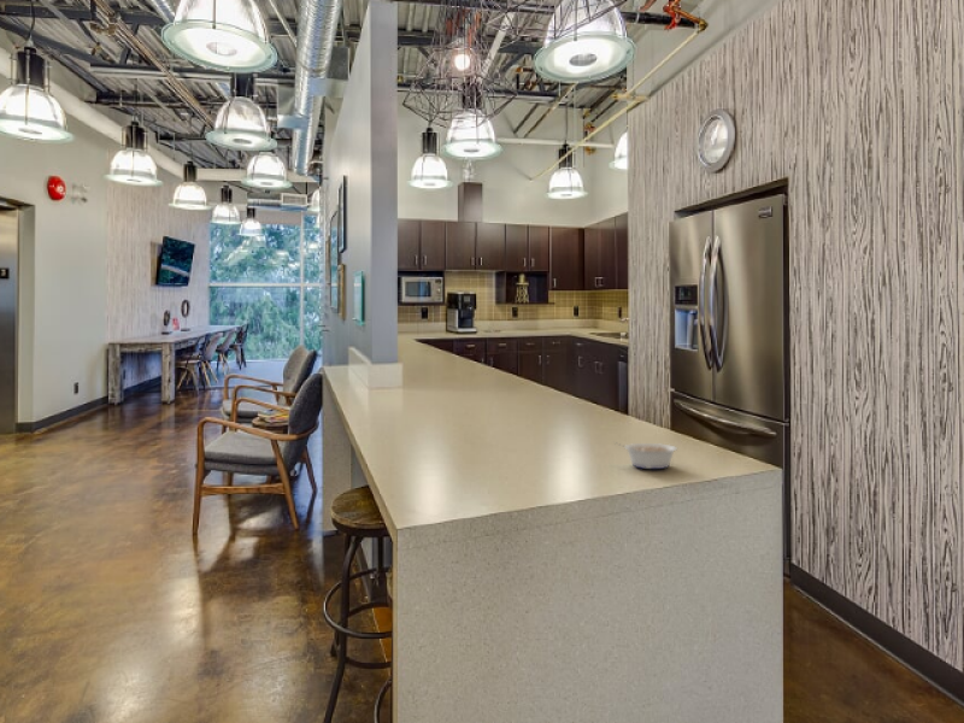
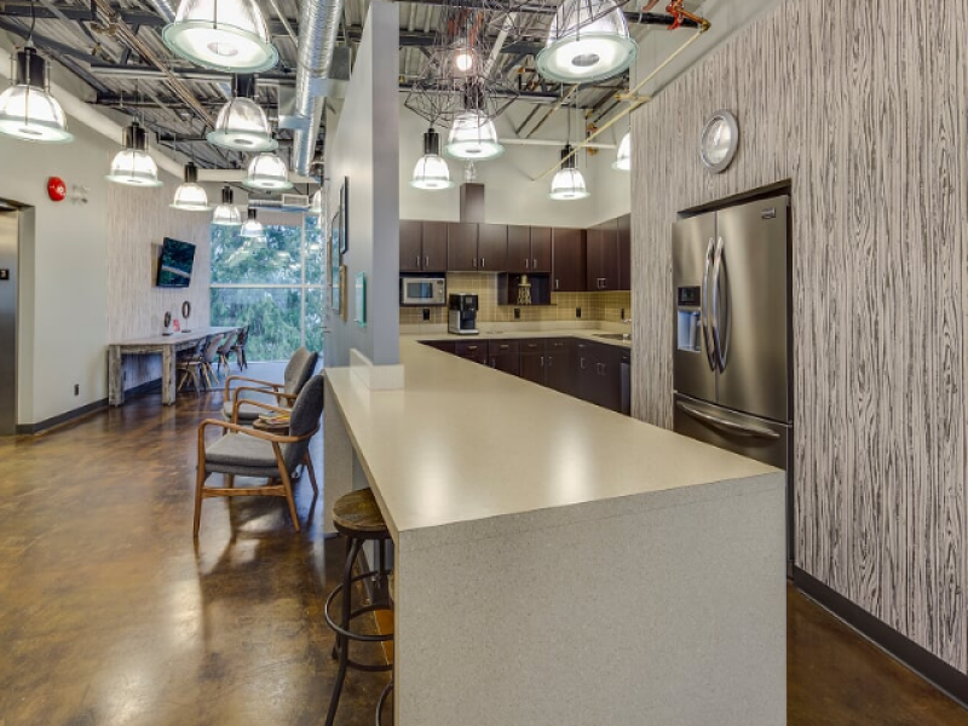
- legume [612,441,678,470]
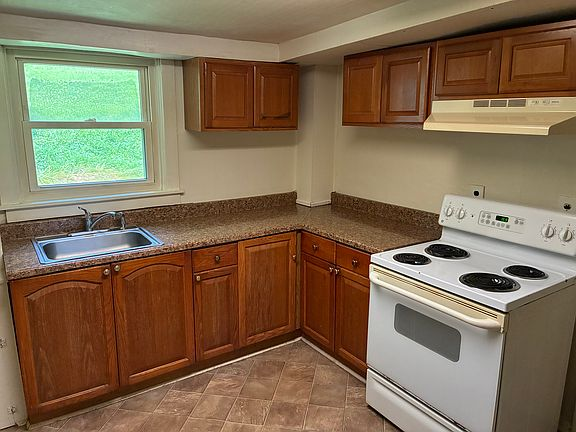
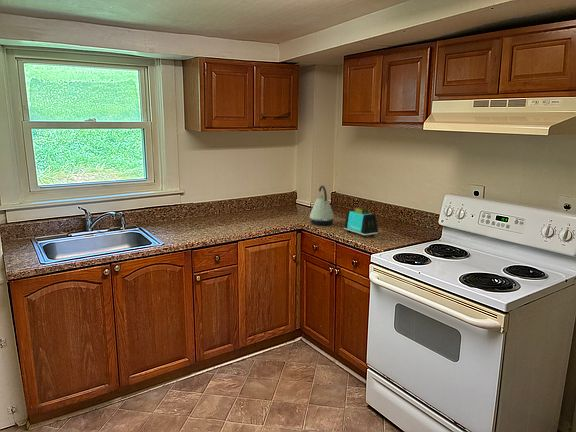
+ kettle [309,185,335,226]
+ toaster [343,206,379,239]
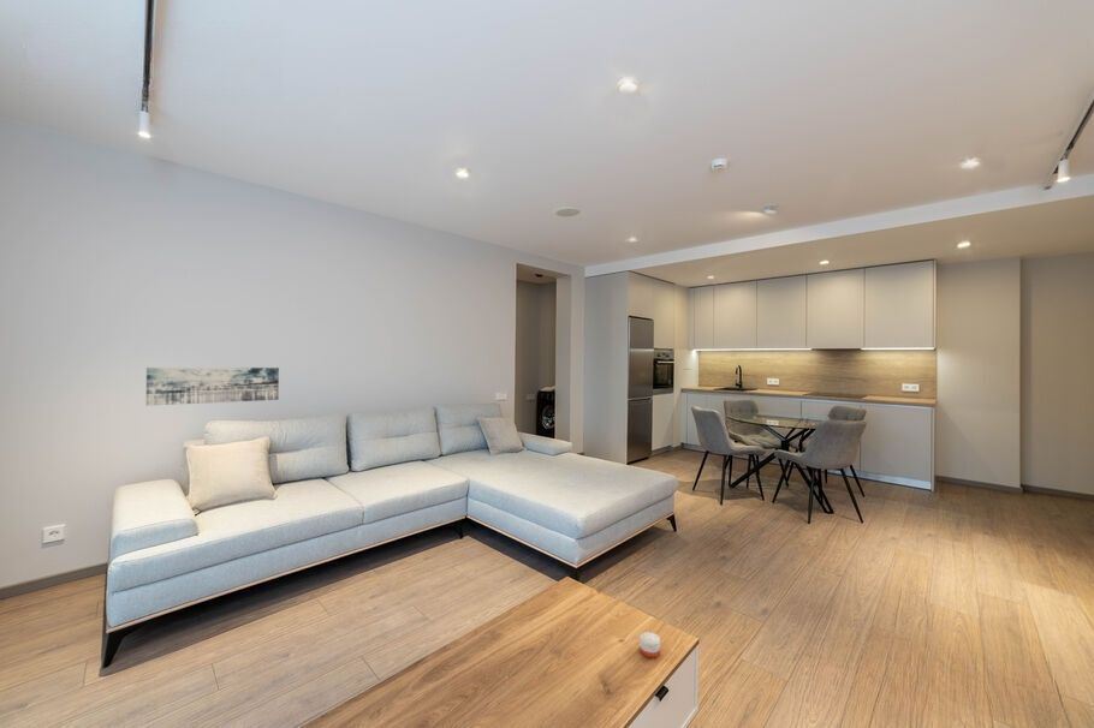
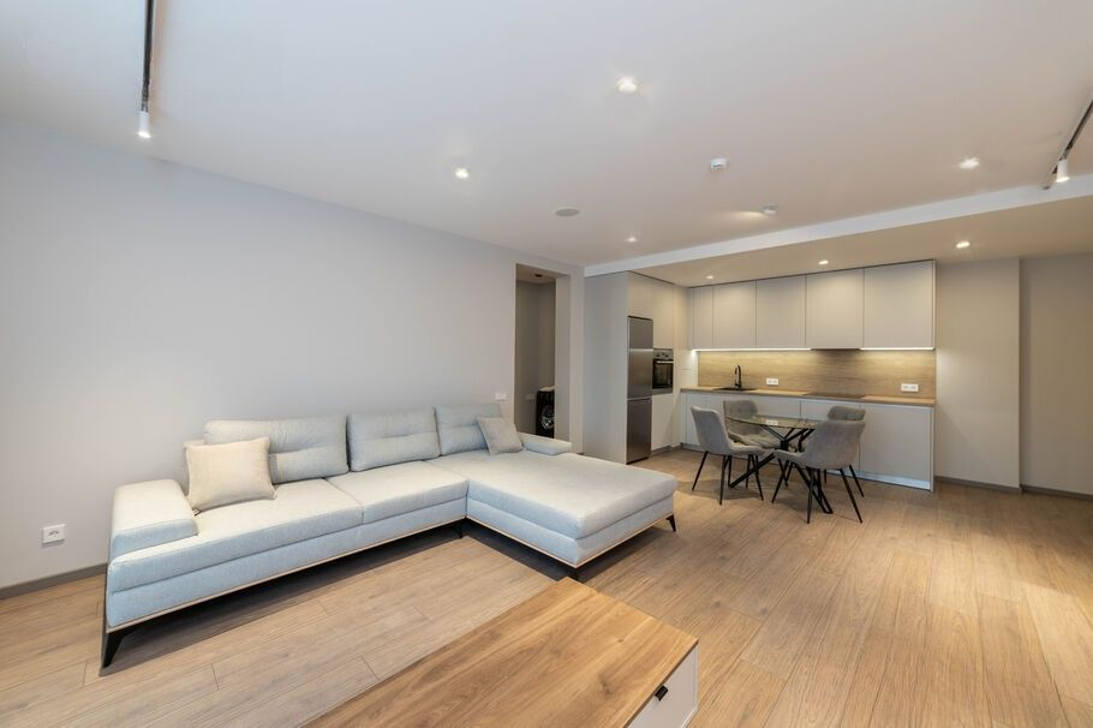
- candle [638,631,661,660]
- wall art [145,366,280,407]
━━━━━━━━
I'd like every record above written out again exactly, without the pictures.

ANSWER BOX =>
- legume [612,441,678,470]
+ kettle [309,185,335,226]
+ toaster [343,206,379,239]
- candle [638,631,661,660]
- wall art [145,366,280,407]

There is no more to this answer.